WRITTEN REQUEST — Rewrite the rows between the line containing "pose: elev=46.3 azim=110.5" and the line containing "Dot at: (241, 289)", inclusive, as a JSON list of strings with one string per line and no blank lines.
** Start of ENTRIES **
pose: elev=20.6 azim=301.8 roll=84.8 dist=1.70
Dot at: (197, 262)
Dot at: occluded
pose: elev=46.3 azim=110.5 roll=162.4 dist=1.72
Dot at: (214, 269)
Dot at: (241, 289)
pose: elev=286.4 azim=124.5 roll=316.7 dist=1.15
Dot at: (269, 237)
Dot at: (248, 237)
** End of ENTRIES **
** Start of ENTRIES **
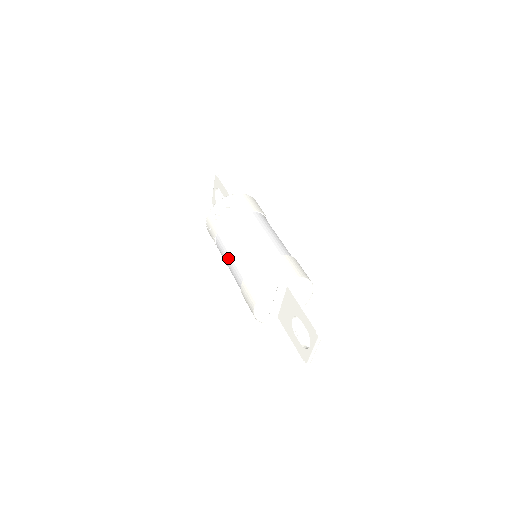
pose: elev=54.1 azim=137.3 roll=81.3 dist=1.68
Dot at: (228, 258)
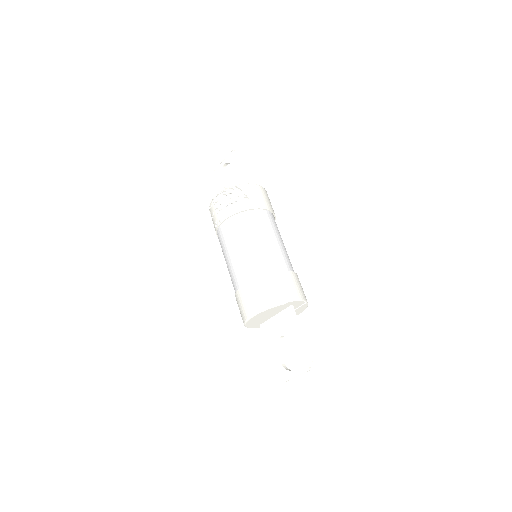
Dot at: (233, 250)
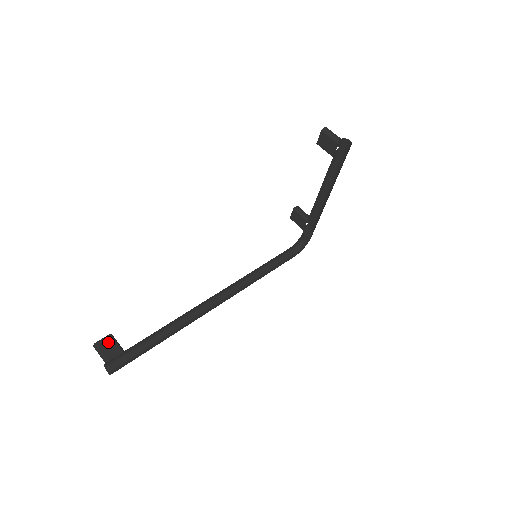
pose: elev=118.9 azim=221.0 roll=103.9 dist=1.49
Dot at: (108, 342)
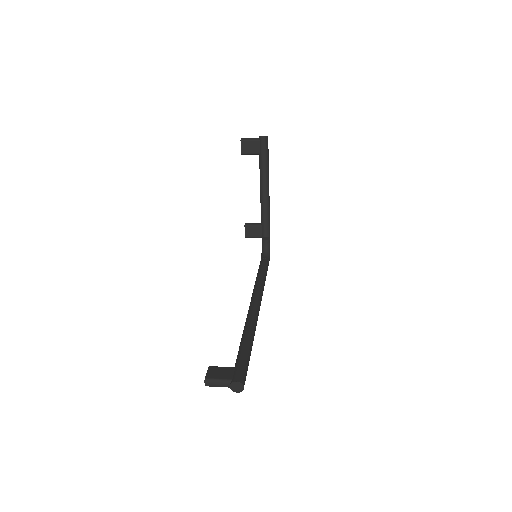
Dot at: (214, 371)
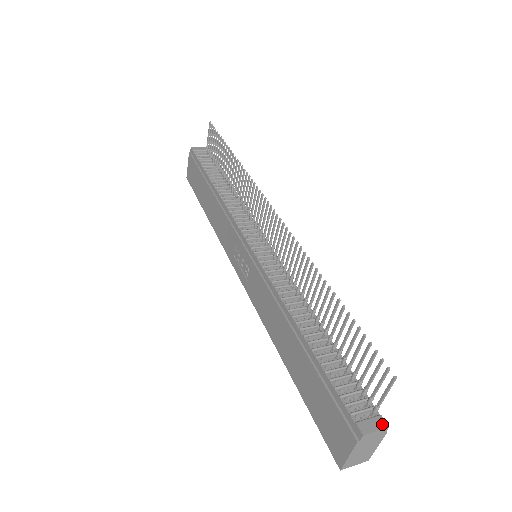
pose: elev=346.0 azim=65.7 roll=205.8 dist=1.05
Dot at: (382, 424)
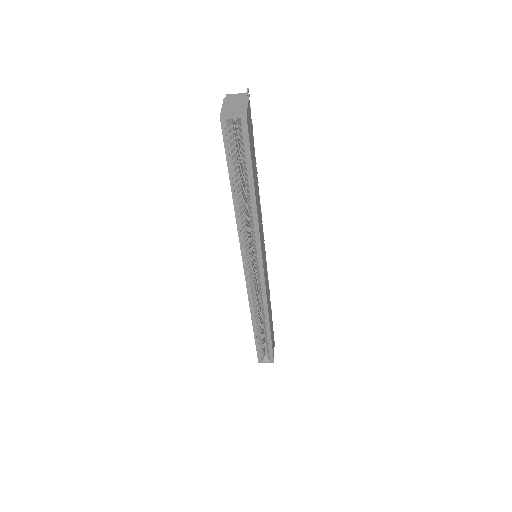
** End of ENTRIES **
EXERCISE SOLUTION —
[
  "pose: elev=46.3 azim=110.5 roll=162.4 dist=1.72",
  "Dot at: (214, 269)",
  "Dot at: (241, 289)"
]